Another really interesting application of “old school” biochemistry in medicine cropped up in the science news recently, with a 25-year study that was published in the NEJM today. See, the urea cycle processes the nitrogen in the body, breaking down proteins and removing the nitrogen parts as urea, which goes into urine. Some people, however, are born with defects in the urea cycle, which can lead to having too much nitrogen in the blood in the form of ammonia. Ever smelled ammonia? Yeah, don’t want too much of that in the blood. People fall into comas because of it.

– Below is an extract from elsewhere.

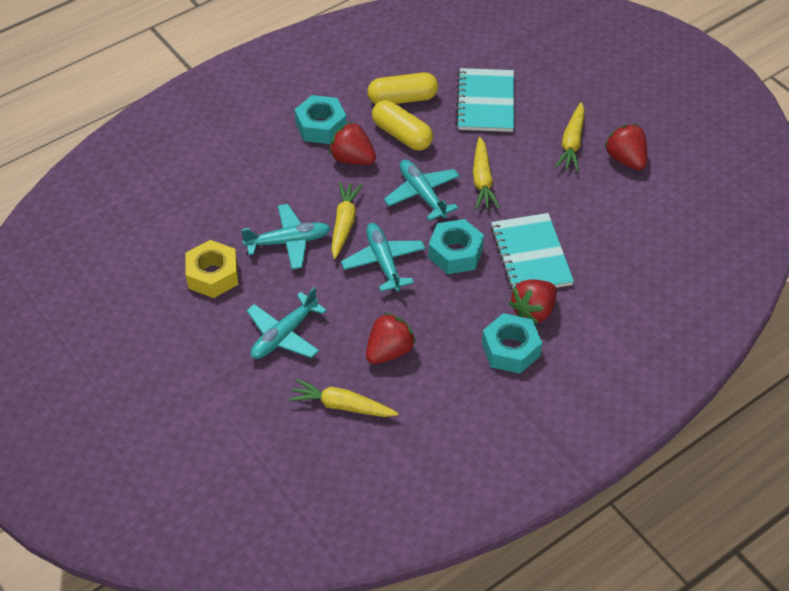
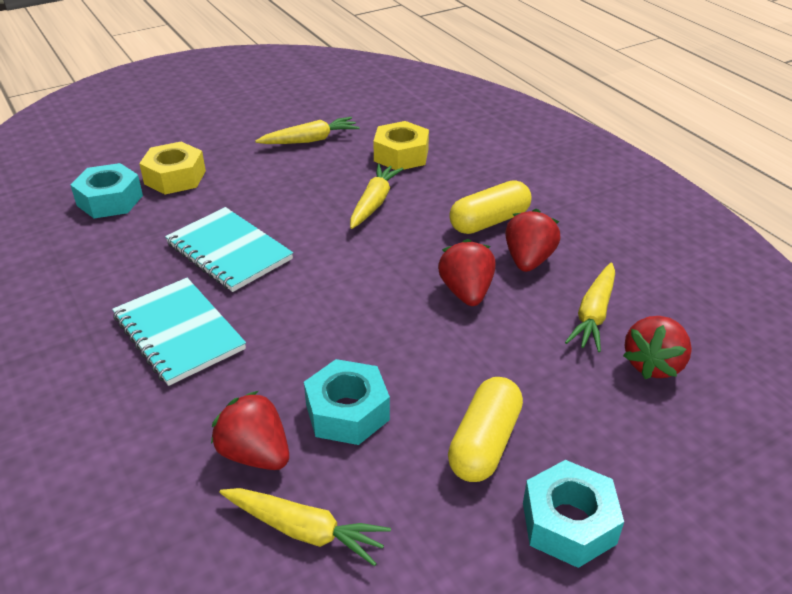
turquoise plane: [241,204,331,269] [246,287,327,359] [341,223,425,292] [384,160,460,221] = 4 -> none = 0
yellow nut: [185,240,238,298] = 1 -> [139,142,206,194] [373,121,429,170] = 2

So, what to do? How about supercharging another pathway in the body that gets rid of nitrogen atoms? One way is to hike up the synthesis of hippuric acid, which is the form in which the body gets rid of benzoic acid. Hippuric acid is just benzoic acid with a glycine molecule attached; glycine is an amino acid with one nitrogen atom in it. So, just add a bunch of benzoic acid (or sodium benzoate, which is equiavalent), and when the body tries to get rid of that, glycine will hitch a ride! It works quite well, according to the study. The other way to help is to form phenylacetylglutamine, which is phenylacetic acid stuck to a glutamine molecule (which is another amino acid). Glutamine has 2 nitrogen atoms per molecule. Even better! So just hike up the phenylacetic acid in the body, and in the race to get rid of that excess, the body will get rid of a bunch of glutamine with it. Put the two ways together, and you get a great way to reduce the ammonia levels in the blood. Pretty neat, I say!